Mission and activities

Its mission was to improve relations and act as a catalyst for change among the United States, Canada, and the nations of Latin America and the Caribbean by advancing knowledge and understanding of the major political, social, economic, and cultural issues facing the nations and citizens of the Western Hemisphere. The Center conducted research and outreach on a range of Inter-American issues, including democratic governance, security, trade and economic policy, sustainable development, migration, civil society participation, narcotics trafficking, and inter-American business and labor issues.

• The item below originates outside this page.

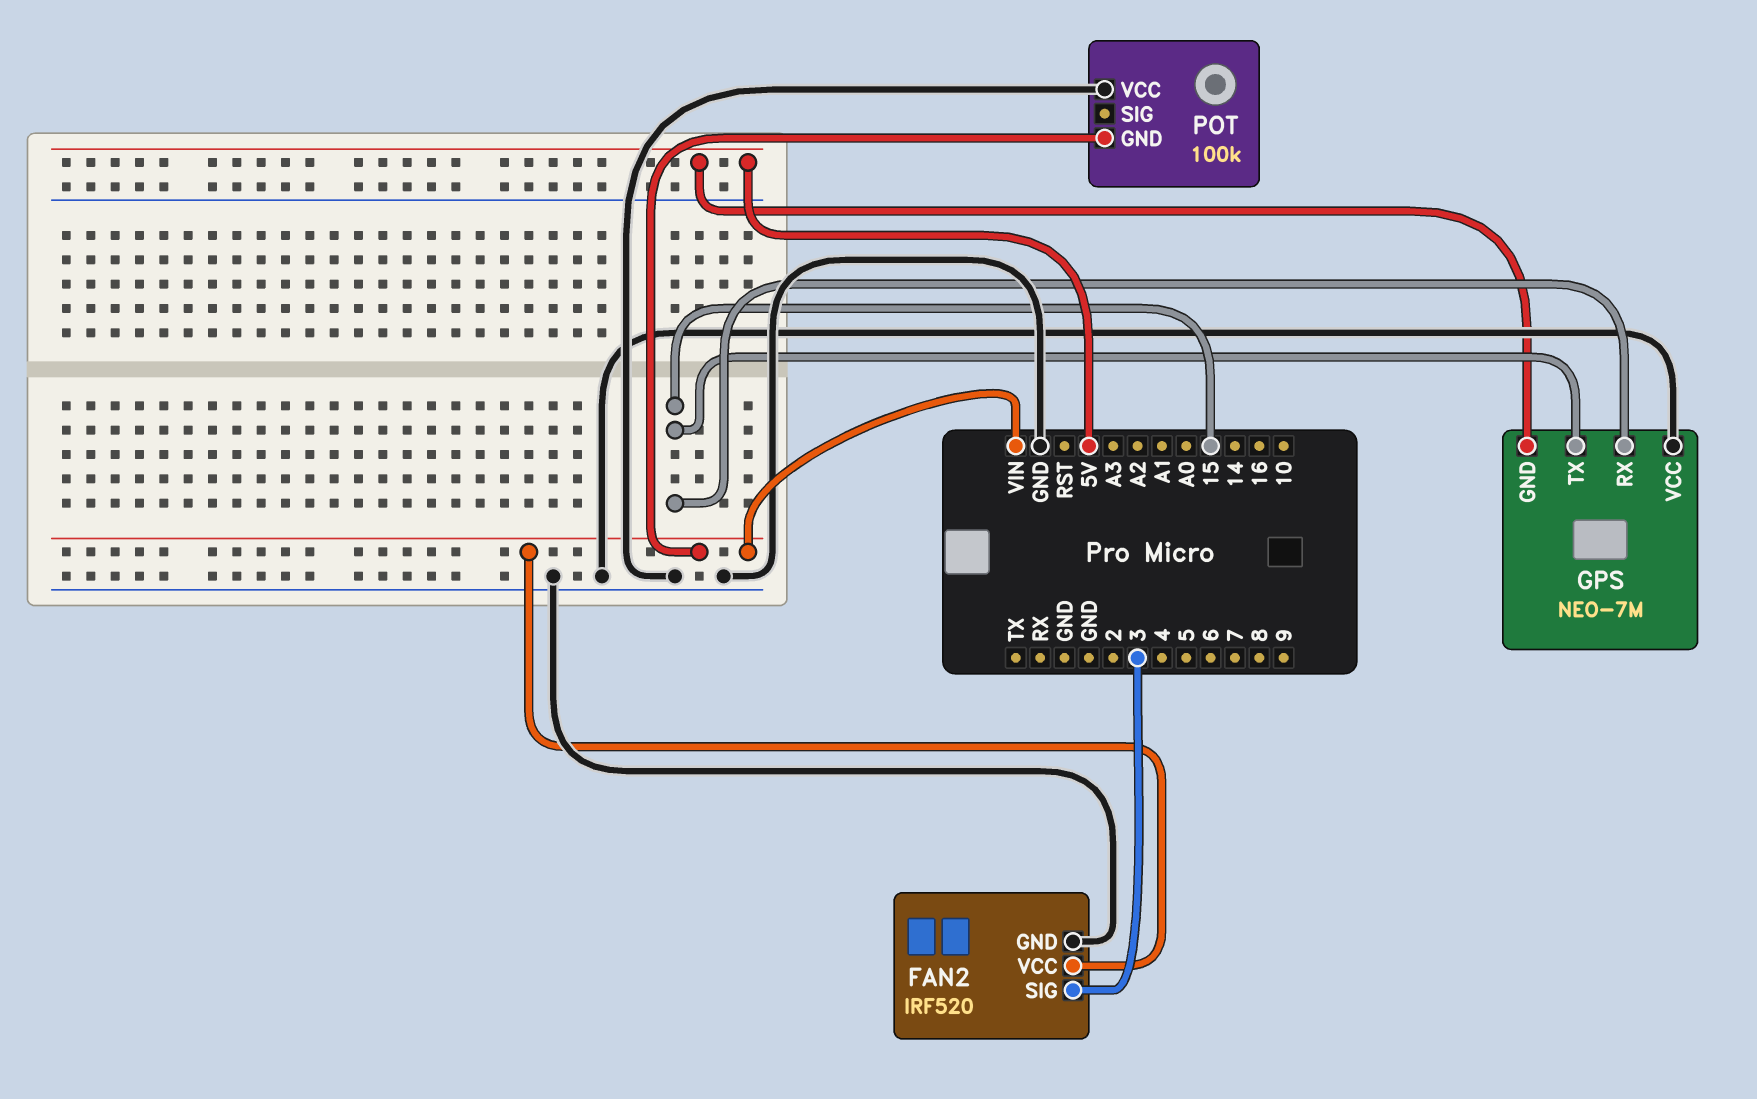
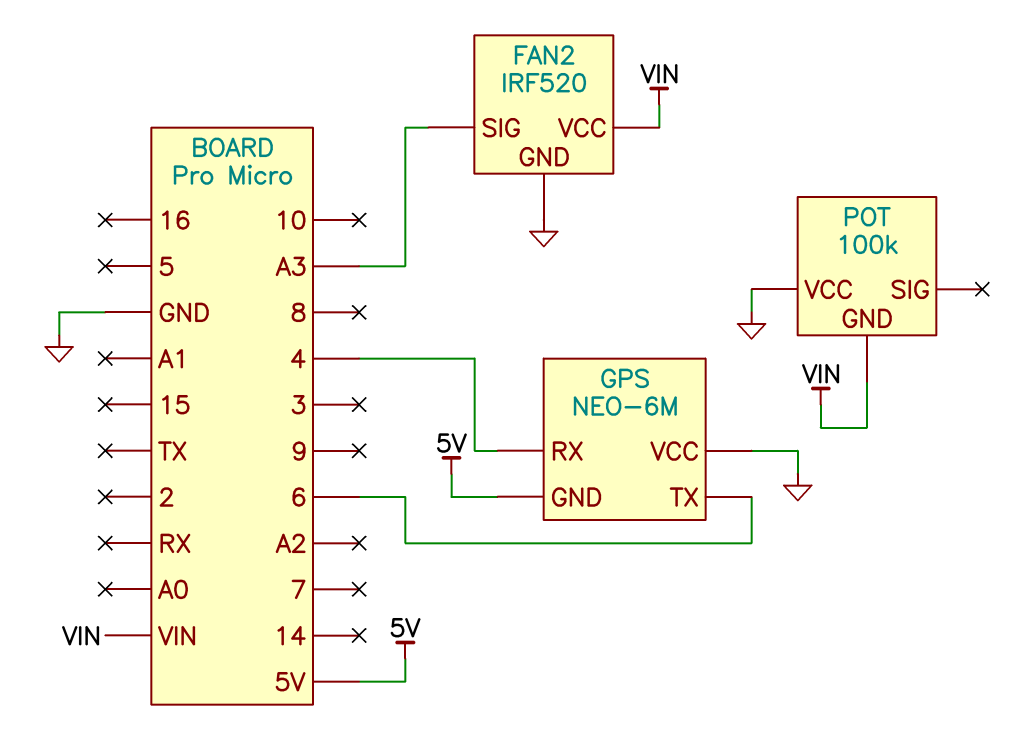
FAN2 pin SIG: 3 -> A3
GPS: NEO-7M -> NEO-6M
GPS pin RX: 15 -> 4
GPS pin TX: 15 -> 6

The Center served as the academic and operational home for the Journal of Interamerican Studies and World Affairs and its successor, Latin American Politics and Society, from 1984 until 2000. Through its in-house publishing arm, The North-South Center Press, the Center published policy-relevant research and commentary from its own wide range of research expertise and from collaborative projects with governmental and non-governmental partners in the United States, Latin America, the Caribbean, and Canada. Throughout the Center's history its publications were distributed through Transaction Publishers and Lynne Rienner. The Center's research, outreach activities, and published works played a significant role in framing policy dialogue for key decision-makers and scholars, and non-governmental activists throughout the Americas. Its most seminal publications are still used in university classrooms, government agencies, and non-governmental institutions as resources for education and policy decision-making.

Prominent associates

Distinguished Fellows, associates and collaborators from 1984–2003 include: Sergio Aguayo, Felipe Aguero, Cresencio Arcos, Bernard Aronson, Bernardo Benes, C. Fred Bergsten, Richard Bernal, Anthony Bryan, Roberto Bouzas, Cole Blasier, Fernando Cepeda Ulloa, Charles Cobb, Sue Cobb, Isaac Cohen, Aaron Cosbey, Charles Dallara, Winston Dookeran, Cristina Eguizabal, Richard Feinberg, Leonel Fernández, Peter Field, Georges Fauriol, Steven Flynn, Alejandro Foxley, Eduardo Gamarra, Gustavo Gorriti, Wolf Grabendorff, Bob Graham, Lee H. Hamilton, Irving Louis Horowitz, Donna J. Hrinak, Irwin M. Jacobs, Daniel Jaime Gut, Yolanda Kakabadse, Jim Kolbe, Steven Landy, Manuel Lasaga, Abraham F. Lowenthal, Anthony Maingot, Max Manwaring, Luigi Manzetti, Gabriel Marcella, Mack McClarty, Jennifer McCoy, Frank McNeil, Richard Millett, Luis Moreno Ocampo, Moisés Naím, Ricardo Melendez Ortiz, Heraldo Muñoz, John O'Leary, Sylvia Ostry, Jeffrey Puryear, Beatrice Rangel, Bill Richardson, Kathleen Rogers, Joaquin Roy, Gonzalo "Goni" Sanchez de Lozada, Lynn Reinner, David Rockefeller, Francisco Rojas, Jose Salazar Xirinachs, Jacob Scherr, Stephan Schmidheiny, Jeffrey Schott, Andres Serbin, Jose Serra, Michael Shifter, Steve Stein, Jaime Suchlicki, Lloyd Timberlake, Sherry Tross, Aldo Vacs, Konrad Von Moltke, Sidney Weintraub, Carol Wise, Robert Zoellick.

Closure

The center was directed by Ambler H. Moss, JD.. The deputy director was Robin L. Rosenberg, Ph.D.. It was shut down at the end of 2003 for political reasons relating to the South Florida Cuban-American lobby. In a September 4, 2003 Miami Herald column, Andres Oppenheimer called the University of Miami's decision "dubious" and asked, "Has there been a right-wing coup at the University of Miami?"